1 It is my sad task to respond to Michael Kac on my own: Jerrold J. Katz died on February 7, 2002, at the age of 69. Jerry and I did not always agree; and he would often surprise me by saying something deeper and more interesting than I would have in defense of views we shared. I can only hope he would have been satisfied with what I say here.

2 Not all analytic sentences are true.

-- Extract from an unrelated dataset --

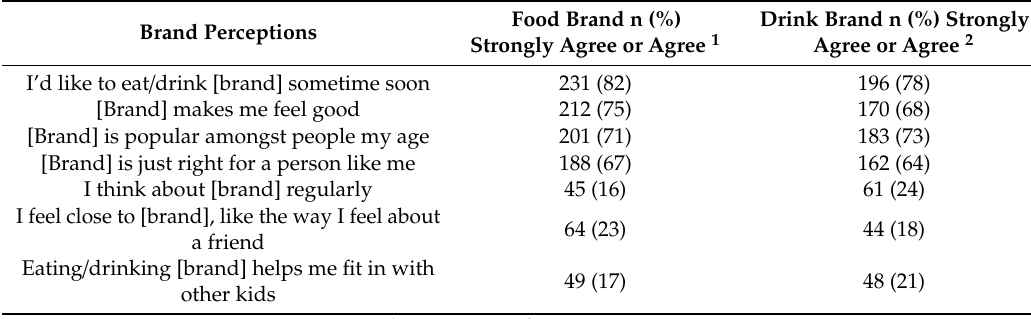
Table 1. Brand attachment for favourite food and drink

Consider, for example, the present king of France is male, which is analytic if kings are male is, but which is not true (on either a Fregean or Russellian approach to definite descriptions).

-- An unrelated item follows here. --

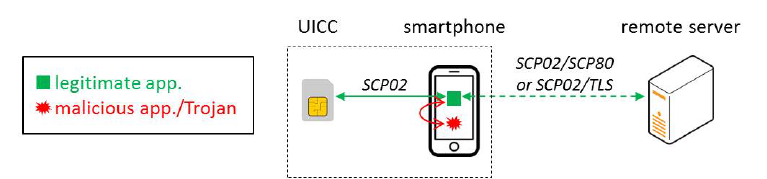
Figure 4: Padding oracle attack targeting an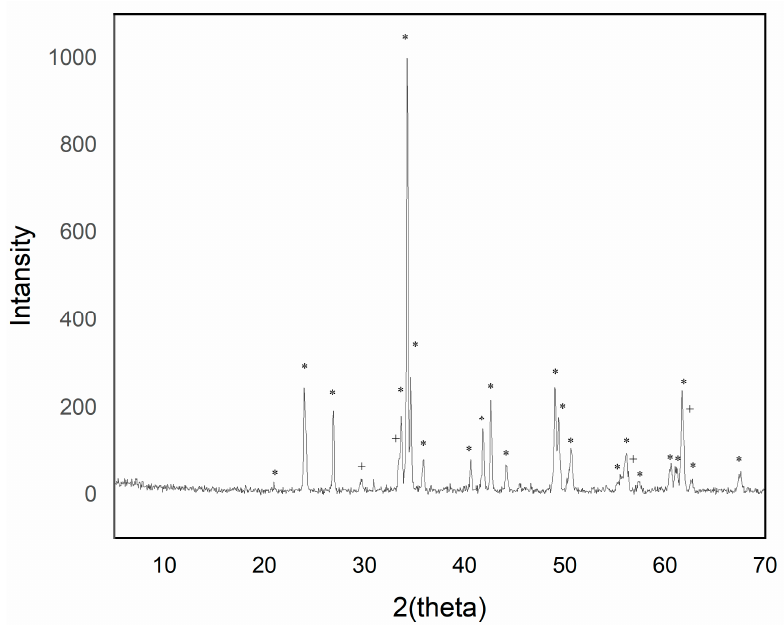
Figure 5. XRD of sample Y 0.90 AlCr 0.10 O 3 1500 °C/6 h with 5% w / w CaF 2 addition (+ garnet Y 3 Al 5 O 12 phase; * perovskite YAlO 3 phase).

3 Just as, for example, the apparent conflict between the intuitions that both dusting removes dust and dusting applies dust are analytic though remove and apply are antonymous is resolved on the supposition that dust is ambiguous.

4 Hence, on our account, plastic flowers are flowers is analytic on one reading of plastic flower ('flower made of plastic') and contradictory on the other ('imitation flower made of plastic'), while plastic flowers are not flowers is contradictory on the former reading and analytic on the latter. (Compare: dusting removes dust is analytic on the 'remove dust from' reading of dust and contradictory on the ‘apply dust to’ reading, while dusting applies dust is contradictory on the former reading and analytic on the latter.)

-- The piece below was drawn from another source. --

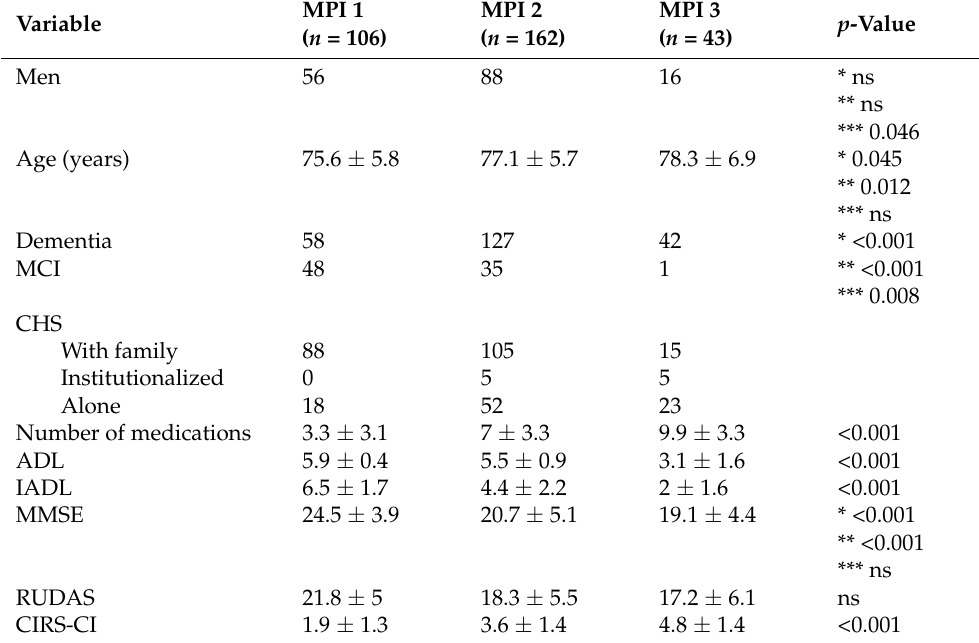
Table 3. General characteristics according to MPI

5 It is not obvious in the case of plastic flower because there are no plastic flowers in the conjunctive sense in the actual world.

6 As does Kac's application of the apparatus of generalized extensions to temporal adjectives (p. 194) (which, by the way, is essentially the same account Katz and I offer in n. 4 of our article).

7 Our other examples are explained in similar ways.

8 Or, perhaps, one might hold that expressions have both ungeneralized and generalized extensions in the language, and it is typically utterance context, rather than linguistic context, that disambiguates. As far as I can tell, Kac does not endorse this position.

9 On the ungeneralized interpretation of flower, the sentence asserts that flowers that are made of plastic are not flowers; on the generalized interpretation of flower, the sentence asserts that things that look like flowers and are made of plastic are not things that look like flowers.

10 PE stands for ‘perception is everything’, which Kac glosses as ‘one is entitled, except in certain specially defined circumstances, to take appearances at face value’ (p. 191). He also refers to it as the ‘Duck Principle’ (n. 4)—presumably an allusion to the saying ‘if it looks like a duck and sounds like a duck and ... then it is a duck’. He asserts (n. 7), however, that he does not mean that the principle licenses taking the referents of flower in these circumstances to be flowers. Rather, his claim is ‘only that [PE] sanctions the occasional use of flower as if it had artificial flowers in its extension’. Yet, in n. 5, he claims that ‘PE justifies taking non-flowers that look like flowers to be flowers’ (Kac's emphasis). He can't have it both ways of course.